_HOW TO COMPLETE THIS TASK_
Once you find the line containing "focal_35mm: 135" in the data below, copy it and each following line exactly, up to and including the line containing "exposure_s: 1/60", and nothing else.

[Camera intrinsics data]
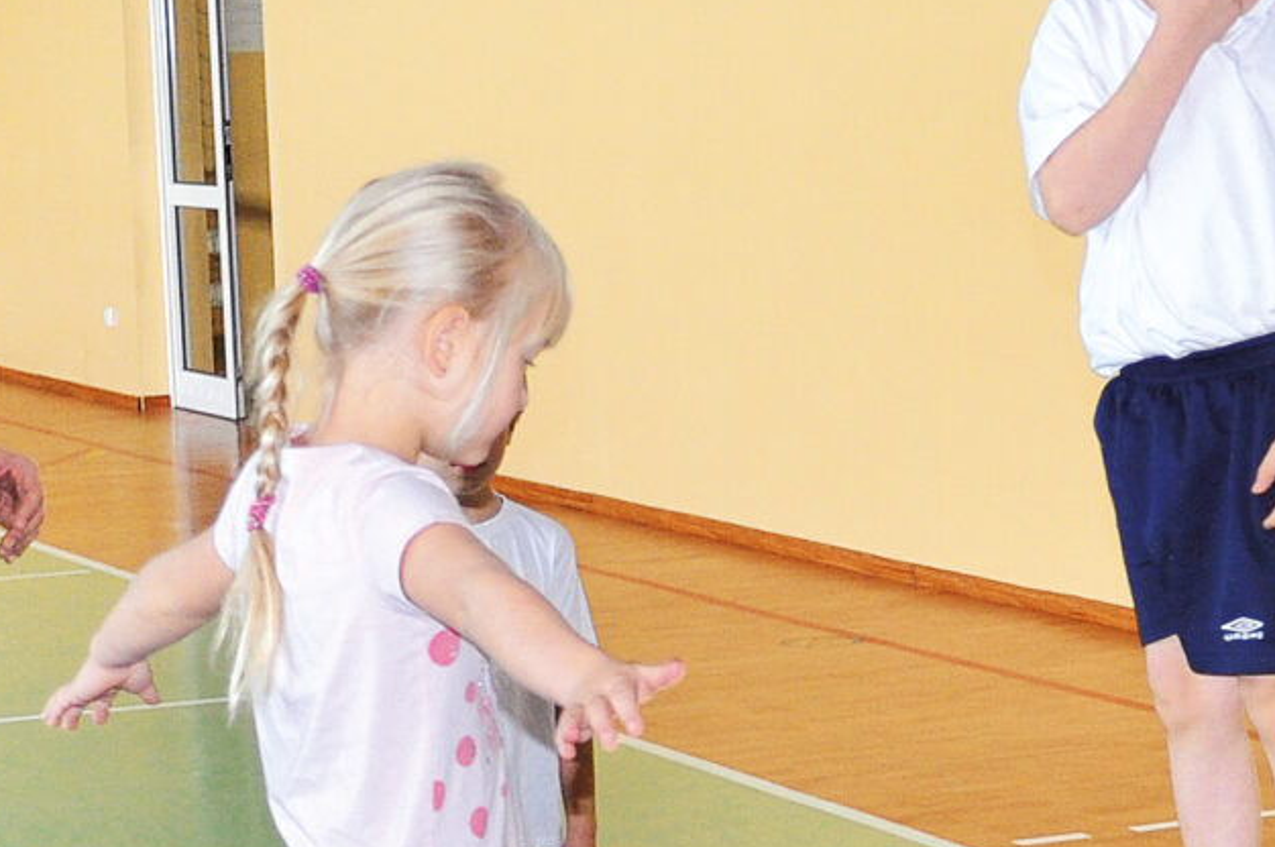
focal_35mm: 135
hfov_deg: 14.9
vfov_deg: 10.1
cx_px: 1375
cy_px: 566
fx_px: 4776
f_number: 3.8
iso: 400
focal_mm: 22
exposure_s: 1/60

* * *

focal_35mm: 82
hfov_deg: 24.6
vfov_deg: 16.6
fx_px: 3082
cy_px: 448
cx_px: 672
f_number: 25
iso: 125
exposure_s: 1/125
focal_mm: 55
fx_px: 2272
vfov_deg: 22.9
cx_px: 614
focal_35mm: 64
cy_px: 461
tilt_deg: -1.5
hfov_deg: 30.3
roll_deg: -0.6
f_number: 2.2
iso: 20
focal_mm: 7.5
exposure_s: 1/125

_WRITTEN SOLUTION_
focal_35mm: 135
hfov_deg: 14.9
vfov_deg: 10.1
cx_px: 1375
cy_px: 566
fx_px: 4776
f_number: 3.8
iso: 400
focal_mm: 22
exposure_s: 1/60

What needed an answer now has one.